We are excited to announce the release of SynapseML v1.1 marking a host of powerful new features introduced since the initial v1.0 release. SynapseML is an open-source library that aims to streamline the development of massively scalable machine learning pipelines. It unifies several existing ML Frameworks and new Microsoft algorithms in a single, scalable API that is usable across Python, R, Scala, and Java. SynapseML is usable from any Apache Spark platform with first class enterprise support on Microsoft Fabric.
Highlights
| | | |
|:--:|:--:|:--:|
| | | |
| Build and operationalize distributed ML with SynapseML in Fabric | Apply Pandas and Spark LLM transformations with one line of code | Automatically derive AI insights for unstructured data in OneLake |
| | | |
Spark 3.5 Support – In this version we transitioned to Spark 3.5 as our main Spark platform.
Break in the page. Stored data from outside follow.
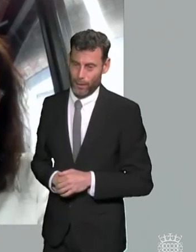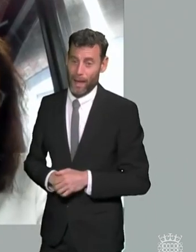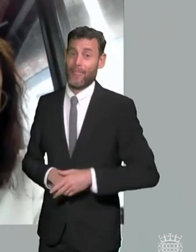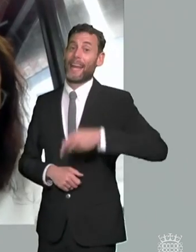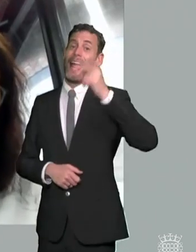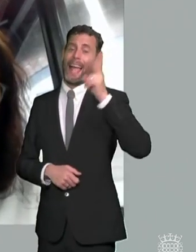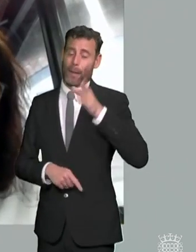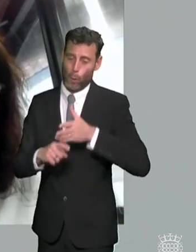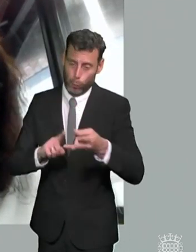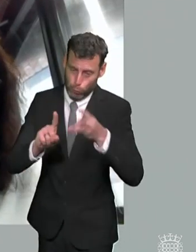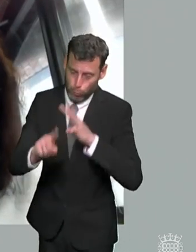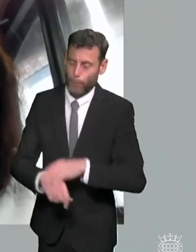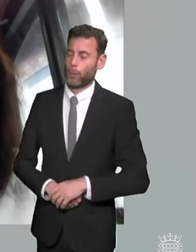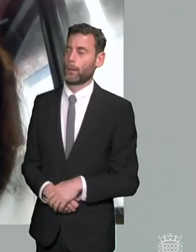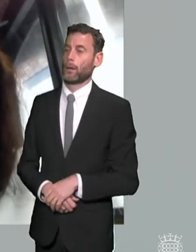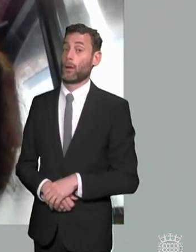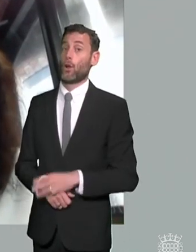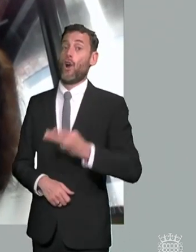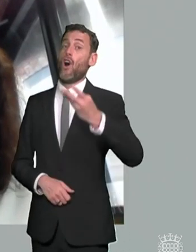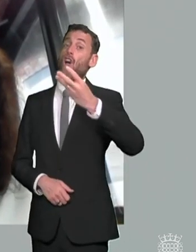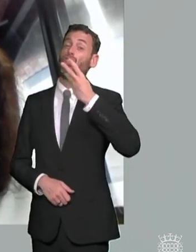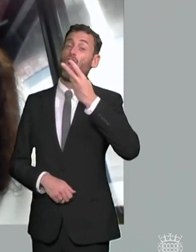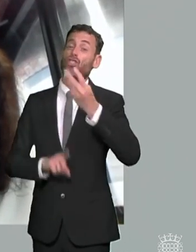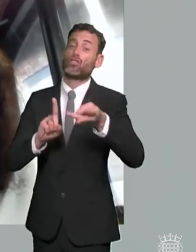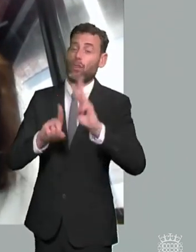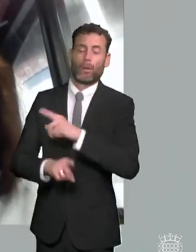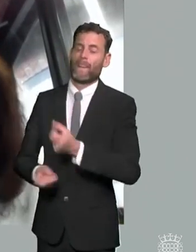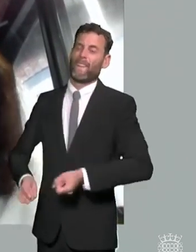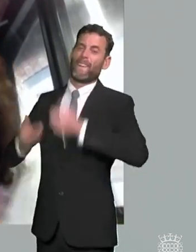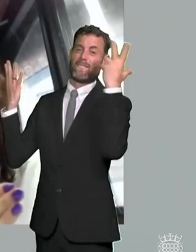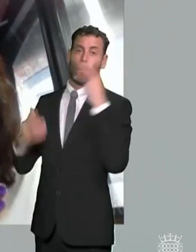can either can afford it or or really have the gumption to go for it and every stage there'll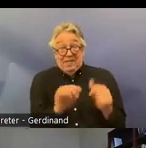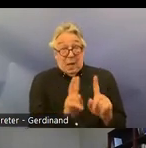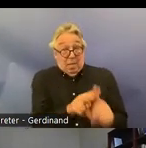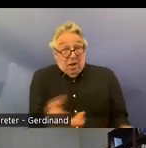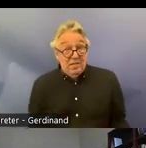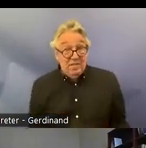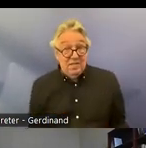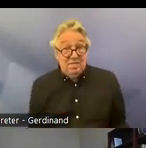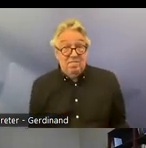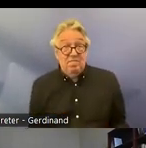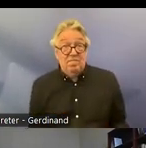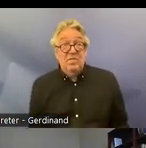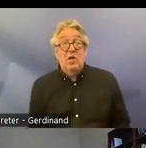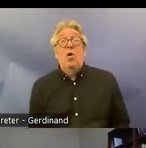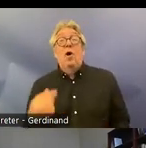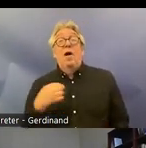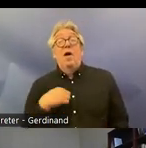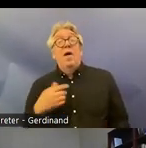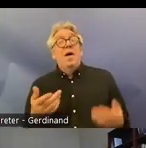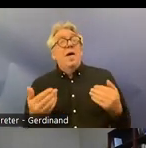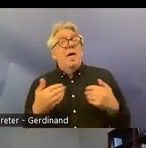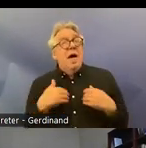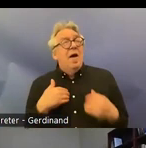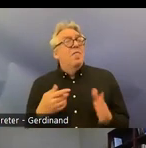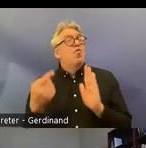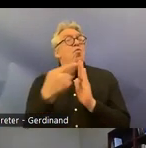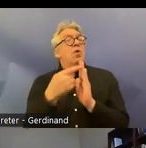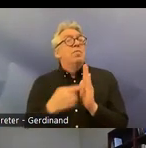principle of presumption as have been discussed suggesting that Norwegian law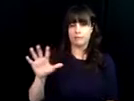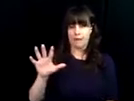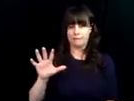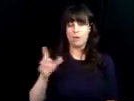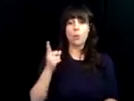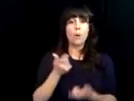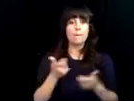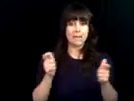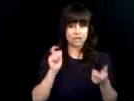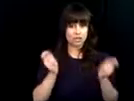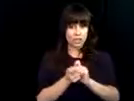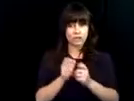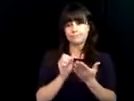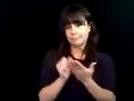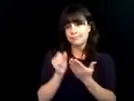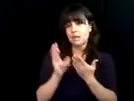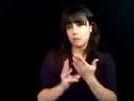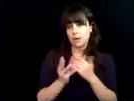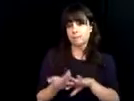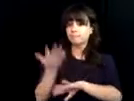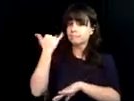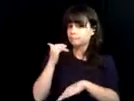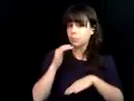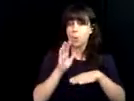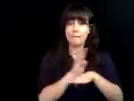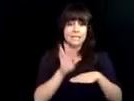There have been a lot of changes since I started working with employers in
OpenAI Ecosystem – Comprehensive improvements including global parameter defaults, GPT-4 enablement, custom endpoints/headers, GPU-accelerated embeddings with KNN, and fine-grained control over model parameters (top_p, seed, responseFormat, temperature).
ML Innovation – HuggingFaceCausalLM transformer for distributed language model evaluation, custom embedder support, and synthetic difference-in-differences causal inference module.
Platform features – Spark Native OneLake support; MSI for Azure Storage; OpenAITranslate transformer.
AI Functions in Data Wrangler on Fabric – AI Functions built into Data Wrangler in Fabric allow you to apply LLM-powered operations to your dataframe without writing a single line of code.
Updated to use new AnalyzeText API in docs (#2126)
Updated find_secret on Fabric documentation (#2132)
Pointed Cognitive APIs documentation to Azure AI (#2119)
Clarified default dataTransferMode is streaming, not bulk (#2377)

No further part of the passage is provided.